** Opening DATASET EXCERPTS block **

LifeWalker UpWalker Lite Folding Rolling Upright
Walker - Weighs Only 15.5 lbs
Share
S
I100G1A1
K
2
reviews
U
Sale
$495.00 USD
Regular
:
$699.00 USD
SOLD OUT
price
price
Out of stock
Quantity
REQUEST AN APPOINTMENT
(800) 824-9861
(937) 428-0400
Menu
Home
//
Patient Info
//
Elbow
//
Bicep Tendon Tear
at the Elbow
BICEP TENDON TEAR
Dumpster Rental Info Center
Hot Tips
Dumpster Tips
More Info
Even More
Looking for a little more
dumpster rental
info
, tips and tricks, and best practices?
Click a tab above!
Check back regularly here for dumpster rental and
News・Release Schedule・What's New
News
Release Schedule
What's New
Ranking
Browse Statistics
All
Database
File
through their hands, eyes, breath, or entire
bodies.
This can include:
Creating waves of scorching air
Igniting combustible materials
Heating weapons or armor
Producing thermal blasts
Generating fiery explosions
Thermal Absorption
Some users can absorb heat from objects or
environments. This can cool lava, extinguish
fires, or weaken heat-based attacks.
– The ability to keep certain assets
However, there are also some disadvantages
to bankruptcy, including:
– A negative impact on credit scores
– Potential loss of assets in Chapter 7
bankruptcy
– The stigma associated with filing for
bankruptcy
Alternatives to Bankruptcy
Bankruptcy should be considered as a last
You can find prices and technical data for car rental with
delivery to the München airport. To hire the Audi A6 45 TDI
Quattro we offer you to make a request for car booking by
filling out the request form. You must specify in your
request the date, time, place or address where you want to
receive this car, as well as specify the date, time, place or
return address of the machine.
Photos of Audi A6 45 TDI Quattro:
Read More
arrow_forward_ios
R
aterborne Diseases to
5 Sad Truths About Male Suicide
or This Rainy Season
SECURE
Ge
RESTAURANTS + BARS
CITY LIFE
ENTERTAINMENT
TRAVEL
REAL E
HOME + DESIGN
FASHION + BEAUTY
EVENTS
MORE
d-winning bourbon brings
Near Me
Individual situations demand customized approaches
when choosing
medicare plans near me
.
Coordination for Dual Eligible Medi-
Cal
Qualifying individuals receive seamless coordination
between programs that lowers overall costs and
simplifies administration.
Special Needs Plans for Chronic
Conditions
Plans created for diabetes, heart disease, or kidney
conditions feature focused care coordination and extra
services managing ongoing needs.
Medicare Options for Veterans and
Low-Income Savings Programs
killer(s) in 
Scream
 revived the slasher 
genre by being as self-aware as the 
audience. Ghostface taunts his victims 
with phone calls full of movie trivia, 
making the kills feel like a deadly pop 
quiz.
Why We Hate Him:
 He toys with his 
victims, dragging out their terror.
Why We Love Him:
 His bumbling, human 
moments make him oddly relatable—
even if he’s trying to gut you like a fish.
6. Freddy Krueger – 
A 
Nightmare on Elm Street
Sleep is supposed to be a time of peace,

** Closing DATASET EXCERPTS block **

▶ _AIM OF THE EXERCISE_: Lay out the text of all the rows above as a Markdown table with the columns No. and Line, numbering each line in order and omitting blank lines.

▶ _EXPECTED OUTPUT_:
| No. | Line |
|---|---|
| 1 | LifeWalker UpWalker Lite Folding Rolling Upright |
| 2 | Walker - Weighs Only 15.5 lbs |
| 3 | Share |
| 4 | S |
| 5 | I100G1A1 |
| 6 | K |
| 7 | 2 |
| 8 | reviews |
| 9 | U |
| 10 | Sale |
| 11 | $495.00 USD |
| 12 | Regular |
| 13 | : |
| 14 | $699.00 USD |
| 15 | SOLD OUT |
| 16 | price |
| 17 | price |
| 18 | Out of stock |
| 19 | Quantity |
| 20 | REQUEST AN APPOINTMENT |
| 21 | (800) 824-9861 |
| 22 | (937) 428-0400 |
| 23 | Menu |
| 24 | Home |
| 25 | // |
| 26 | Patient Info |
| 27 | // |
| 28 | Elbow |
| 29 | // |
| 30 | Bicep Tendon Tear |
| 31 | at the Elbow |
| 32 | BICEP TENDON TEAR |
| 33 | Dumpster Rental Info Center |
| 34 | Hot Tips |
| 35 | Dumpster Tips |
| 36 | More Info |
| 37 | Even More |
| 38 | Looking for a little more |
| 39 | dumpster rental |
| 40 | info |
| 41 | , tips and tricks, and best practices? |
| 42 | Click a tab above! |
| 43 | Check back regularly here for dumpster rental and |
| 44 | News・Release Schedule・What's New |
| 45 | News |
| 46 | Release Schedule |
| 47 | What's New |
| 48 | Ranking |
| 49 | Browse Statistics |
| 50 | All |
| 51 | Database |
| 52 | File |
| 53 | through their hands, eyes, breath, or entire |
| 54 | bodies. |
| 55 | This can include: |
| 56 | Creating waves of scorching air |
| 57 | Igniting combustible materials |
| 58 | Heating weapons or armor |
| 59 | Producing thermal blasts |
| 60 | Generating fiery explosions |
| 61 | Thermal Absorption |
| 62 | Some users can absorb heat from objects or |
| 63 | environments. This can cool lava, extinguish |
| 64 | fires, or weaken heat-based attacks. |
| 65 | – The ability to keep certain assets |
| 66 | However, there are also some disadvantages |
| 67 | to bankruptcy, including: |
| 68 | – A negative impact on credit scores |
| 69 | – Potential loss of assets in Chapter 7 |
| 70 | bankruptcy |
| 71 | – The stigma associated with filing for |
| 72 | bankruptcy |
| 73 | Alternatives to Bankruptcy |
| 74 | Bankruptcy should be considered as a last |
| 75 | You can find prices and technical data for car rental with |
| 76 | delivery to the München airport. To hire the Audi A6 45 TDI |
| 77 | Quattro we offer you to make a request for car booking by |
| 78 | filling out the request form. You must specify in your |
| 79 | request the date, time, place or address where you want to |
| 80 | receive this car, as well as specify the date, time, place or |
| 81 | return address of the machine. |
| 82 | Photos of Audi A6 45 TDI Quattro: |
| 83 | Read More |
| 84 | arrow_forward_ios |
| 85 | R |
| 86 | aterborne Diseases to |
| 87 | 5 Sad Truths About Male Suicide |
| 88 | or This Rainy Season |
| 89 | SECURE |
| 90 | Ge |
| 91 | RESTAURANTS + BARS |
| 92 | CITY LIFE |
| 93 | ENTERTAINMENT |
| 94 | TRAVEL |
| 95 | REAL E |
| 96 | HOME + DESIGN |
| 97 | FASHION + BEAUTY |
| 98 | EVENTS |
| 99 | MORE |
| 100 | d-winning bourbon brings |
| 101 | Near Me |
| 102 | Individual situations demand customized approaches |
| 103 | when choosing |
| 104 | medicare plans near me |
| 105 | . |
| 106 | Coordination for Dual Eligible Medi- |
| 107 | Cal |
| 108 | Qualifying individuals receive seamless coordination |
| 109 | between programs that lowers overall costs and |
| 110 | simplifies administration. |
| 111 | Special Needs Plans for Chronic |
| 112 | Conditions |
| 113 | Plans created for diabetes, heart disease, or kidney |
| 114 | conditions feature focused care coordination and extra |
| 115 | services managing ongoing needs. |
| 116 | Medicare Options for Veterans and |
| 117 | Low-Income Savings Programs |
| 118 | killer(s) in  |
| 119 | Scream |
| 120 |  revived the slasher  |
| 121 | genre by being as self-aware as the  |
| 122 | audience. Ghostface taunts his victims  |
| 123 | with phone calls full of movie trivia,  |
| 124 | making the kills feel like a deadly pop  |
| 125 | quiz. |
| 126 | Why We Hate Him: |
| 127 |  He toys with his  |
| 128 | victims, dragging out their terror. |
| 129 | Why We Love Him: |
| 130 |  His bumbling, human  |
| 131 | moments make him oddly relatable— |
| 132 | even if he’s trying to gut you like a fish. |
| 133 | 6. Freddy Krueger –  |
| 134 | A  |
| 135 | Nightmare on Elm Street |
| 136 | Sleep is supposed to be a time of peace, |